Mexiko

Staudamm La Parota: Cecop-Sprecher Marco Suástegui verhaftet


Cecop-Protestaktion (Archiv) / Bildquelle: kaosenlared(Berlin, 23. Juni 2014, poonal).- Am 17. Juni verhaftete die Polizei in Acapulco Marco Antonio Suástegui, Sprecher des Ejido- und Gemeinderates gegen den Staudamm La Parota, Cecop (Consejo de Ejidos y Comunidades Opositoras a la presa La Parota). Bei der Verhaftung soll Suástegui brutal geschlagen worden sein. Innerhalb weniger Tage wurde er in drei verschiedene Gefängnisse verlegt. Derzeit befindet er sich im Hochsicherheitsgefängnis von Tepic im Bundesstaat Nayarit.

Die Staatsanwaltschaft von Guerrero gab bekannt, im Zusammenhang mit vorherigen Ermittlungen liege ein Haftbefehl gegen Suástegui vor. Unter anderem sollen ihm Raub und versuchter Totschlag vorgeworfen werden.
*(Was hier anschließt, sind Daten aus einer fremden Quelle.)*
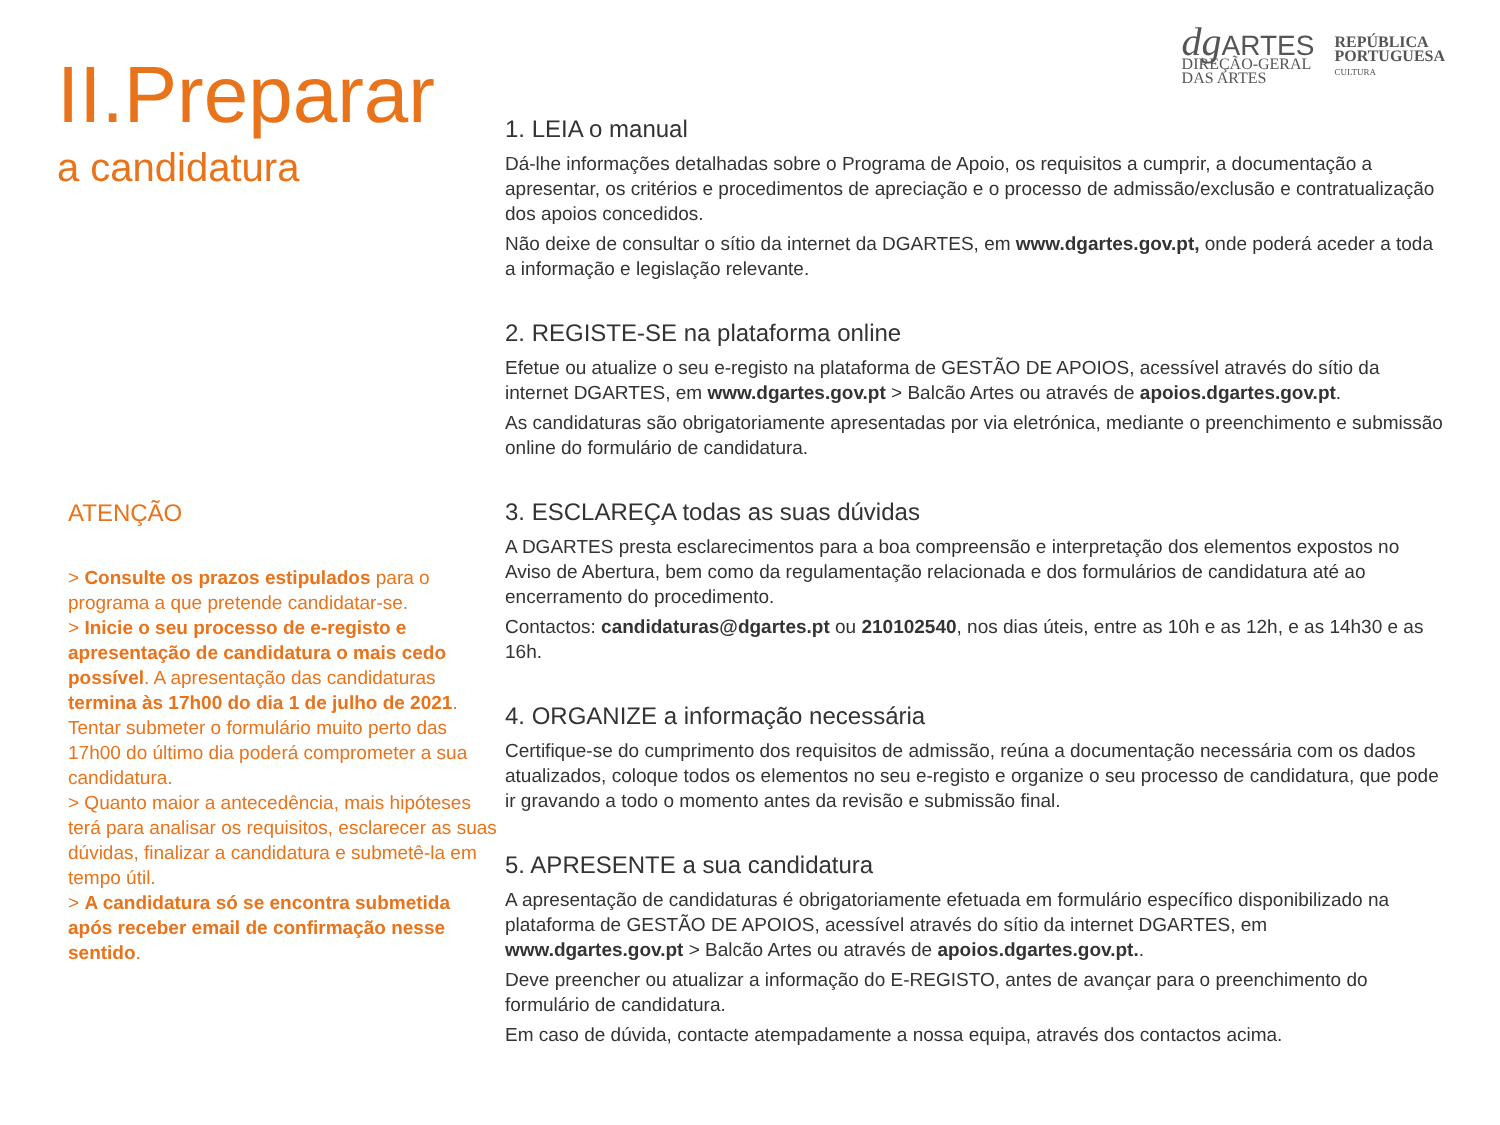II.Preparar
a candidatura
ATENÇÃO
> Consulte os prazos estipulados para o programa a que pretende candidatar-se.
> Inicie o seu processo de e-registo e apresentação de candidatura o mais cedo possível. A apresentação das candidaturas termina às 17h00 do dia 1 de julho de 2021. Tentar submeter o formulário muito perto das 17h00 do último dia poderá comprometer a sua candidatura.
> Quanto maior a antecedência, mais hipóteses terá para analisar os requisitos, esclarecer as suas dúvidas, finalizar a candidatura e submetê-la em tempo útil.
> A candidatura só se encontra submetida após receber email de confirmação nesse sentido.
dg ARTES
DIREÇÃO-GERAL
DAS ARTES
REPÚBLICA
PORTUGUESA
CULTURA
1. LEIA o manual
Dá-lhe informações detalhadas sobre o Programa de Apoio, os requisitos a cumprir, a documentação a apresentar, os critérios e procedimentos de apreciação e o processo de admissão/exclusão e contratualização dos apoios concedidos.
Não deixe de consultar o sítio da internet da DGARTES, em www.dgartes.gov.pt, onde poderá aceder a toda a informação e legislação relevante.
2. REGISTE-SE na plataforma online
Efetue ou atualize o seu e-registo na plataforma de GESTÃO DE APOIOS, acessível através do sítio da internet DGARTES, em www.dgartes.gov.pt > Balcão Artes ou através de apoios.dgartes.gov.pt.
As candidaturas são obrigatoriamente apresentadas por via eletrónica, mediante o preenchimento e submissão online do formulário de candidatura.
3. ESCLAREÇA todas as suas dúvidas
A DGARTES presta esclarecimentos para a boa compreensão e interpretação dos elementos expostos no Aviso de Abertura, bem como da regulamentação relacionada e dos formulários de candidatura até ao encerramento do procedimento.
Contactos: candidaturas@dgartes.pt ou 210102540, nos dias úteis, entre as 10h e as 12h, e as 14h30 e as 16h.
4. ORGANIZE a informação necessária
Certifique-se do cumprimento dos requisitos de admissão, reúna a documentação necessária com os dados atualizados, coloque todos os elementos no seu e-registo e organize o seu processo de candidatura, que pode ir gravando a todo o momento antes da revisão e submissão final.
5. APRESENTE a sua candidatura
A apresentação de candidaturas é obrigatoriamente efetuada em formulário específico disponibilizado na plataforma de GESTÃO DE APOIOS, acessível através do sítio da internet DGARTES, em www.dgartes.gov.pt > Balcão Artes ou através de apoios.dgartes.gov.pt..
Deve preencher ou atualizar a informação do E-REGISTO, antes de avançar para o preenchimento do formulário de candidatura.
Em caso de dúvida, contacte atempadamente a nossa equipa, através dos contactos acima.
Organisationsbündnis ruft zu Protesten auf

Der Cecop wehrt sich seit gut zehn Jahren gegen den geplanten Megastaudamm und das Wasserkraftwerk La Parota im Papagayo-Fluss, weil er schwerwiegende Umwelteinwirkungen und negative Folgen für die umliegenden Gemeinden befürchtet. Der Widerstand gegen La Parota ist ein national und international emblematischer Fall für die Opposition der mexikanischen Landbevölkerung gegen Megaprojekte auf ihrem Territorium und in deren unmittelbarer Umgebung. In den vergangenen Monaten protestierte der Cecop auch gegen den Kies- und Sandabbau an den Ufern des Papagayo durch Privatunternehmen.

In der Vergangenheit haben Regierungsbehörden mehrfach versucht, den Widerstand durch die Verhaftung einzelner Cecop-Mitglieder zu brechen. Dabei sehen sich Behördenvertreter*innen durchweg dem Vorwurf ausgesetzt, Delikte zu fabrizieren und lange archivierte Ermittlungsverfahren zu einem geeigneten Zeitpunkt wieder auszugraben.

Ein breites Organisationsbündnis hat für Montag, 23. Juni, eine Protestveranstaltung vor der Repräsentation des Bundesstaates Guerrero in Mexiko-Stadt angekündigt, um Suásteguis sofortige Freilassung zu fordern. In einer Mitteilung ordnet das Bündnis die Verhaftung von Suástegui in einen „Kontext profunder Gewalt und Kriminalisierung gegen den Organisationsprozess der Cecop-Gemeinden“ ein.